*What to do*
Within the data, how many lines hold the word "cloudfront"? Answer with nothing but the number.
Content starts
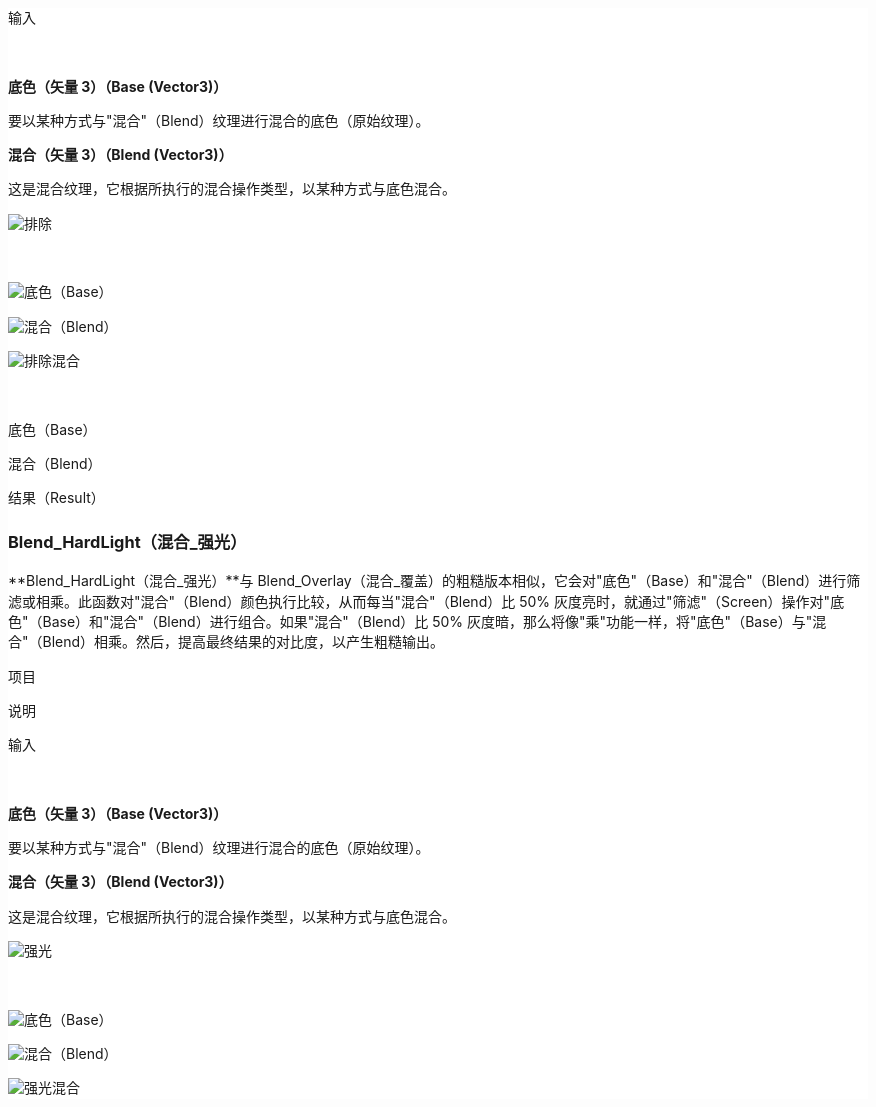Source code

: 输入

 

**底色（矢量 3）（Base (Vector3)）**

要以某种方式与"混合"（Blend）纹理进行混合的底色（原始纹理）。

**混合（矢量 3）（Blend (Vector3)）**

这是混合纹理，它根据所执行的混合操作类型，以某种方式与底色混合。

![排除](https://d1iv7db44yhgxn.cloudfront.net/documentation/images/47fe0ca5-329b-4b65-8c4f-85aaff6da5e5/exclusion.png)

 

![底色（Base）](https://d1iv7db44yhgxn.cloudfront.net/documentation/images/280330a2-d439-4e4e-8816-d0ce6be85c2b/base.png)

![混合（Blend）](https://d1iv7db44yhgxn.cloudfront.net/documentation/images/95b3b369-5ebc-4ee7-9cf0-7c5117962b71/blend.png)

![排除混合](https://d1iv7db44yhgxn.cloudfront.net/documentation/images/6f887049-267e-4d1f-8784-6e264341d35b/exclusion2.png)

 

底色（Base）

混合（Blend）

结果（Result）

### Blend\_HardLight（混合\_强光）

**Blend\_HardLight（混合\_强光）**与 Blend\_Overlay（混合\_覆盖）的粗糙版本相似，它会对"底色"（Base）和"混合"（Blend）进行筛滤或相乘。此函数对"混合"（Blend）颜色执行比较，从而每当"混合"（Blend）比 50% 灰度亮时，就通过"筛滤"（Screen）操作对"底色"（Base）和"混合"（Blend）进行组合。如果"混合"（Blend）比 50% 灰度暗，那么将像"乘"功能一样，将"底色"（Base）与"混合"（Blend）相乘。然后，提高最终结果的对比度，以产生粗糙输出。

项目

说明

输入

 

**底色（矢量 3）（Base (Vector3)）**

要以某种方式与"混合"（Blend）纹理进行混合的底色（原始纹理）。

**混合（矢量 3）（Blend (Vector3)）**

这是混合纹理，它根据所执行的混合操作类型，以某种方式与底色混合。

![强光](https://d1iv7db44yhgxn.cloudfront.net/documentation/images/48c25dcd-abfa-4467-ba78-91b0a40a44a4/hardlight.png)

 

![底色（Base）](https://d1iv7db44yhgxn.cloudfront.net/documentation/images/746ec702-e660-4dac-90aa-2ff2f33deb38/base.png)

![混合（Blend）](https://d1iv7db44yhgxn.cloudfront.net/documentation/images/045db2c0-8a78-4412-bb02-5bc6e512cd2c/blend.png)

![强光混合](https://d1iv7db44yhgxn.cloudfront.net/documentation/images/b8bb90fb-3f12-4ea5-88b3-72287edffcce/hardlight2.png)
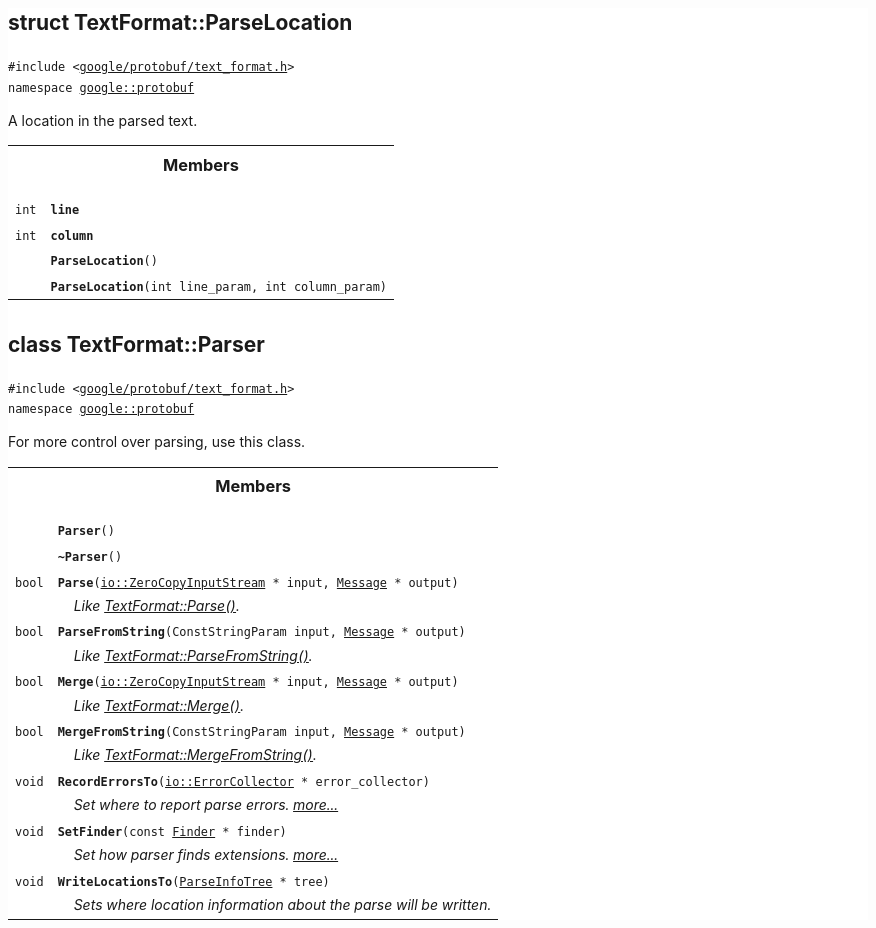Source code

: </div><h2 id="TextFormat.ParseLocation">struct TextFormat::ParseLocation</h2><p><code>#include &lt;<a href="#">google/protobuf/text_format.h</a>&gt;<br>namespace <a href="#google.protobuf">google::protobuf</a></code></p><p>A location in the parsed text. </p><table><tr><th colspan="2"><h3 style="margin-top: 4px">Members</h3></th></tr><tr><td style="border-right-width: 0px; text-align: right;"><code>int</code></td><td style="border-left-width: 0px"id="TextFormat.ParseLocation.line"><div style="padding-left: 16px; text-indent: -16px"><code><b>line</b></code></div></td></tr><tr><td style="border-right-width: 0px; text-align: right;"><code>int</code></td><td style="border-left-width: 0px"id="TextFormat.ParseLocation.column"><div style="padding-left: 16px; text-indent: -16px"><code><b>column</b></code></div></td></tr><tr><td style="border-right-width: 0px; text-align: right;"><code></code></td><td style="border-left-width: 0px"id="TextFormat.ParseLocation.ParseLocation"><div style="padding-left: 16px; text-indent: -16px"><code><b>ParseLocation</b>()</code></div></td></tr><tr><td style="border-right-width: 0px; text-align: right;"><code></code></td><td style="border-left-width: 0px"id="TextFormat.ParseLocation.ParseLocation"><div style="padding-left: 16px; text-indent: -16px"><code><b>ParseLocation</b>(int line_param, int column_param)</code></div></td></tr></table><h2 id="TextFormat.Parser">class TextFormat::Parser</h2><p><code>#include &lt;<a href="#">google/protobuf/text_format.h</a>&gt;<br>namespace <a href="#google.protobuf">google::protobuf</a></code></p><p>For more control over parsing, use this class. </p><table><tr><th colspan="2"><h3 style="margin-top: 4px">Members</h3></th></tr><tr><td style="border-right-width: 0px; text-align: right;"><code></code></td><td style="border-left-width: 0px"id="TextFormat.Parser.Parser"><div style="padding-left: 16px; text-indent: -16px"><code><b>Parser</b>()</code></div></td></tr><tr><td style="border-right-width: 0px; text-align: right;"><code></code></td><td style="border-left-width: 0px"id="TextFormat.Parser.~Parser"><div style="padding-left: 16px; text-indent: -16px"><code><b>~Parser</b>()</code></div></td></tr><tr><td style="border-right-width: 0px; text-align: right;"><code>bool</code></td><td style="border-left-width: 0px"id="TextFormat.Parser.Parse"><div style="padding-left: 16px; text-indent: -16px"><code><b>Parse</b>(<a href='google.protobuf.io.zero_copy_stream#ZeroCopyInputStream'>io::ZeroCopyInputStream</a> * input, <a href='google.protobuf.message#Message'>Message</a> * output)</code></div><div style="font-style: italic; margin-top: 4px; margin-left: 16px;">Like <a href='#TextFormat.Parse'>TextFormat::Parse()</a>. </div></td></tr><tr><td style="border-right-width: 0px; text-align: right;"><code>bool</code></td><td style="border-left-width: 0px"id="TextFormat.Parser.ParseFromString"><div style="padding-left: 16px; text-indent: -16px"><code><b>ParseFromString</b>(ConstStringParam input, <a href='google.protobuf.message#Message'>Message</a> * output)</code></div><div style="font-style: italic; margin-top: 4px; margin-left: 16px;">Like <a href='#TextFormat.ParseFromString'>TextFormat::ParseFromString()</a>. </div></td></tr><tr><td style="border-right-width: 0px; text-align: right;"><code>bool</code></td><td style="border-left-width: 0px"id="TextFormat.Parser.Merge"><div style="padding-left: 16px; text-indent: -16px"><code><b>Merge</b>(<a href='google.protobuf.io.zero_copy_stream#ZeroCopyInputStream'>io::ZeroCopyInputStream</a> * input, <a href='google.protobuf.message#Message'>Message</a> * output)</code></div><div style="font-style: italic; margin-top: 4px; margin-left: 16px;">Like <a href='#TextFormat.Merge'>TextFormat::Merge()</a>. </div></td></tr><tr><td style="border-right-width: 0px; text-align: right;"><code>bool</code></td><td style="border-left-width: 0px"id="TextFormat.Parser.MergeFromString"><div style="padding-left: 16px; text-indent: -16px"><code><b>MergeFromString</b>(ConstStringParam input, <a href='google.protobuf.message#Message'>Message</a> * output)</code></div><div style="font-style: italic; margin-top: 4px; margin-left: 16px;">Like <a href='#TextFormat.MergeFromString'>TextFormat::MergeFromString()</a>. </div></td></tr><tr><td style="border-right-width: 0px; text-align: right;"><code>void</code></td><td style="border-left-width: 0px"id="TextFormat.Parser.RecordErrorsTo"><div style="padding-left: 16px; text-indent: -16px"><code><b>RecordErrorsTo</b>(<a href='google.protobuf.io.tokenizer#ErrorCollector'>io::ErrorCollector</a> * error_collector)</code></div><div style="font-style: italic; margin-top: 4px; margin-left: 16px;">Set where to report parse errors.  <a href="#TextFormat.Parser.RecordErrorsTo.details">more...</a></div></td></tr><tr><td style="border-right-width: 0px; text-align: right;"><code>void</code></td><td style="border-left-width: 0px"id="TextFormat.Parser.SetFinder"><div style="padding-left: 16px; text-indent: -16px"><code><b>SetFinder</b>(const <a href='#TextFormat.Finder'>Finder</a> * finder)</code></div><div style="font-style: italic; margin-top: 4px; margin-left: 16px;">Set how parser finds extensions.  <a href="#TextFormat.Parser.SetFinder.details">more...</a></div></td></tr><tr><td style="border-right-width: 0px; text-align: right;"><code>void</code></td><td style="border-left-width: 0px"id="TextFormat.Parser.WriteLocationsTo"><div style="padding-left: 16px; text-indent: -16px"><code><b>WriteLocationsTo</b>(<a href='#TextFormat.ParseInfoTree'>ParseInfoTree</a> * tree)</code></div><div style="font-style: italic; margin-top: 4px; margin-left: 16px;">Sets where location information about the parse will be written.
Content ends
*Result*
8